When the above changes were made, the correct library paths were produced by hip_link_flags.

@chapman39

bmhan12 commented 3 weeks ago

Hi @ebchin ,

I'm updating Tribol's TPLs...

Interestingly enough, I was using Tribol's current TPL configuration as a reference to update Axom's TPLs 😅

1) You're right, hip subdirectory looks to be deprecated from rocm 6 onwards. I copied the path from the shared RADIUSS spack configs set up without much thought, which still uses the deprecated path: https://github.com/LLNL/radiuss-spack-configs/blob/522da3898fcc8942f8eb3270f01c8212937589f5/toss_4_x86_64_ib_cray/spack.yaml#L361-L386

Not sure if this means specifying hip is still necessary or not for spack, or what the new path should be for rocm 6 onwards.

2) I see why you were getting /opt. rocm_root = os.path.dirname(spec["hip"].prefix) gets the parent directory of the hip dependency. So in Axom currently, that means /opt/rocm6.2.1/hip --> /opt/rocm6.2.1, and with the suggested hip path you gave /opt/rocm6.2.1 --> /opt

3) Good catch! Didn't realize these were do-nothing flags. I will look to remove these.

bmhan12 commented 3 weeks ago

Leaning towards changing hip to be /opt/rocm-6.#.# as you suggested. Frontier looks to be using /opt/rocm-6.#.# as well: https://github.com/E4S-Project/facility-external-spack-configs/blob/f8a3f4159bec5d556d6eb866328724a5790401ae/frontier/rocm-6.2.0/packages.yaml#L136-L148

ebchin commented 3 weeks ago

Thanks for taking a look, @bmhan12! Yes, that all makes sense. Whatever you end up deciding will likely make its way back to Tribol eventually 😄.

The addition of these linker flags is pretty common in rocm-supporting packages. Would it make sense to move them to BLT or somewhere else @white238 @chapman39 ?

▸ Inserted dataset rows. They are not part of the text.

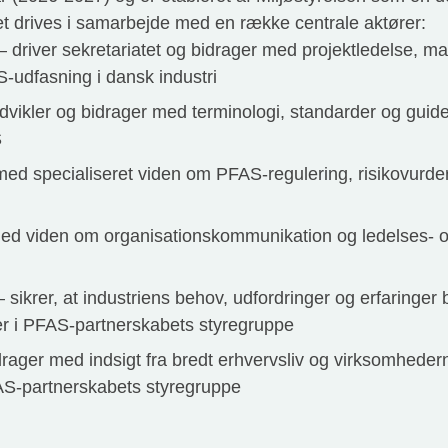
t drives i samarbejde med en række centrale aktører:
 – driver sekretariatet og bidrager med projektledelse, m
-udfasning i dansk industri
vikler og bidrager med terminologi, standarder og guide
S
med specialiseret viden om PFAS-regulering, risikovurder
med viden om organisationskommunikation og ledelses- o
 sikrer, at industriens behov, udfordringer og erfaringer br
er i PFAS-partnerskabets styregruppe
rager med indsigt fra bredt erhvervsliv og virksomhede
AS-partnerskabets styregruppe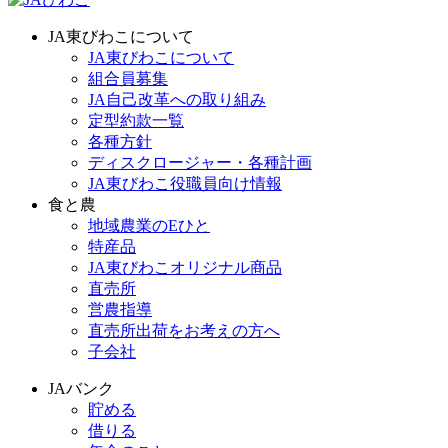
JA東びわこについて
JA東びわこについて
組合員募集
JA自己改革への取り組み
定型約款一覧
各種方針
ディスクロージャー・各種計画
JA東びわこ役職員向け情報
食と農
地域農業のEひと
特産品
JA東びわこオリジナル商品
直売所
営農指導
直売所出荷をお考えの方へ
子会社
JAバンク
貯める
借りる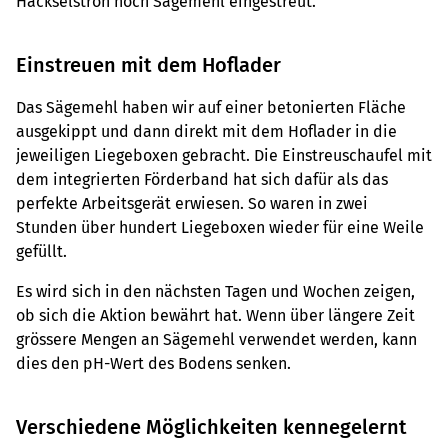
Häckselstroh noch Sägemehl eingestreut.
Einstreuen mit dem Hoflader
Das Sägemehl haben wir auf einer betonierten Fläche
ausgekippt und dann direkt mit dem Hoflader in die
jeweiligen Liegeboxen gebracht. Die Einstreuschaufel mit
dem integrierten Förderband hat sich dafür als das
perfekte Arbeitsgerät erwiesen. So waren in zwei
Stunden über hundert Liegeboxen wieder für eine Weile
gefüllt.
Es wird sich in den nächsten Tagen und Wochen zeigen,
ob sich die Aktion bewährt hat. Wenn über längere Zeit
grössere Mengen an Sägemehl verwendet werden, kann
dies den pH-Wert des Bodens senken.
Verschiedene Möglichkeiten kennegelernt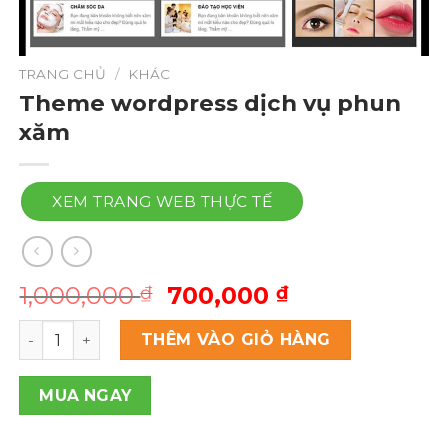
TRANG CHỦ
/
KHÁC
Theme wordpress dịch vụ phun
xăm
XEM TRANG WEB THỰC TẾ
Giá
Giá
1,000,000
700,000
₫
₫
gốc
hiện
Theme wordpress dịch vụ phun xăm số lượng
là:
tại
THÊM VÀO GIỎ HÀNG
1,000,000 ₫.
là:
700,000 ₫.
MUA NGAY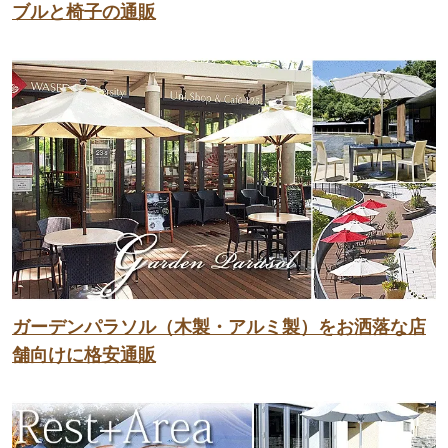
ブルと椅子の通販
ガーデンパラソル（木製・アルミ製）をお洒落な店
舗向けに格安通販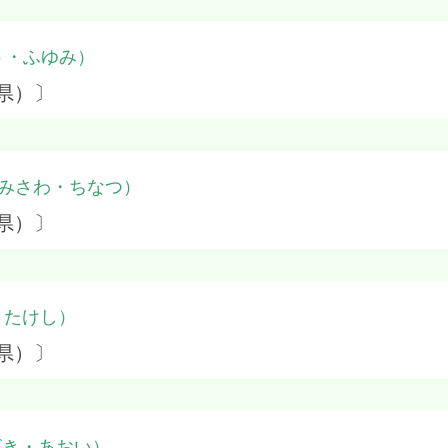
う・ふゆみ）
県）〕
みさわ・ちなつ）
県）〕
・たけし）
県）〕
ざき・あおい）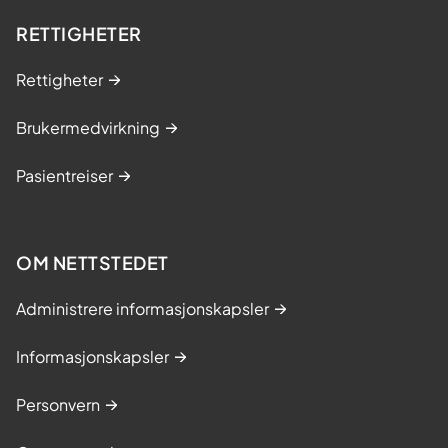
RETTIGHETER
Rettigheter
Brukermedvirkning
Pasientreiser
OM NETTSTEDET
Administrere informasjonskapsler
Informasjonskapsler
Personvern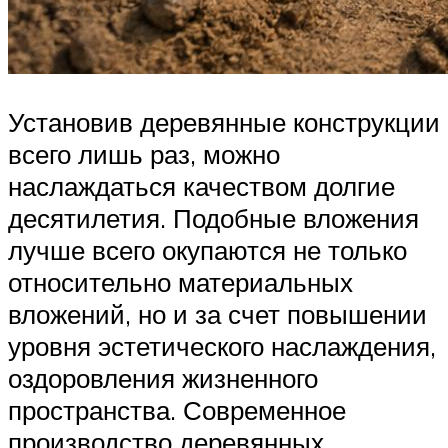
Установив деревянные конструкции
всего лишь раз, можно
наслаждаться качеством долгие
десятилетия. Подобные вложения
лучше всего окупаются не только
относительно материальных
вложений, но и за счет повышении
уровня эстетического наслаждения,
оздоровления жизненного
пространства. Современное
производство деревянных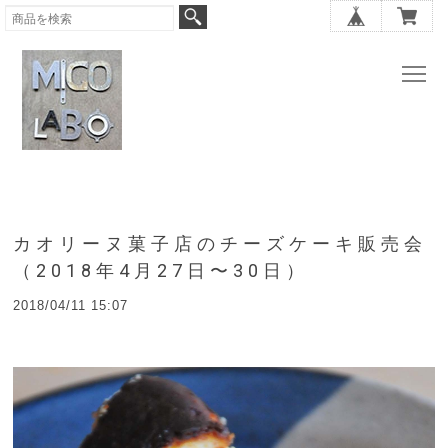
カオリーヌ菓子店のチーズケーキ販売会
（2018年4月27日〜30日）
2018/04/11 15:07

bmhan12 commented 3 weeks ago

No problem!

I do want to mention something that might trip others up, depending on if you are using the radiuss-spack-configs for certain spack recipes and want to move to using the correct /opt/rocm-6.#.# path right away.

The current radiuss-spack-configs logic assumes the old hip path /opt/rocm-#.#.#/hip to set the ROCM_ROOT_DIR: https://github.com/LLNL/radiuss-spack-configs/blob/efe7a45205f0c71563c909e26c2f0a54a4c9427a/packages/camp/package.py#L23-L35

So with the current radiuss-spack-configs, you would get the wrong path and possibly get an error when building the RAJA suite with /opt/rocm-6.#.#.

So will have to hold off on moving to /opt/rocm-6.#.# for hip until radiuss-spack-configs gets updated.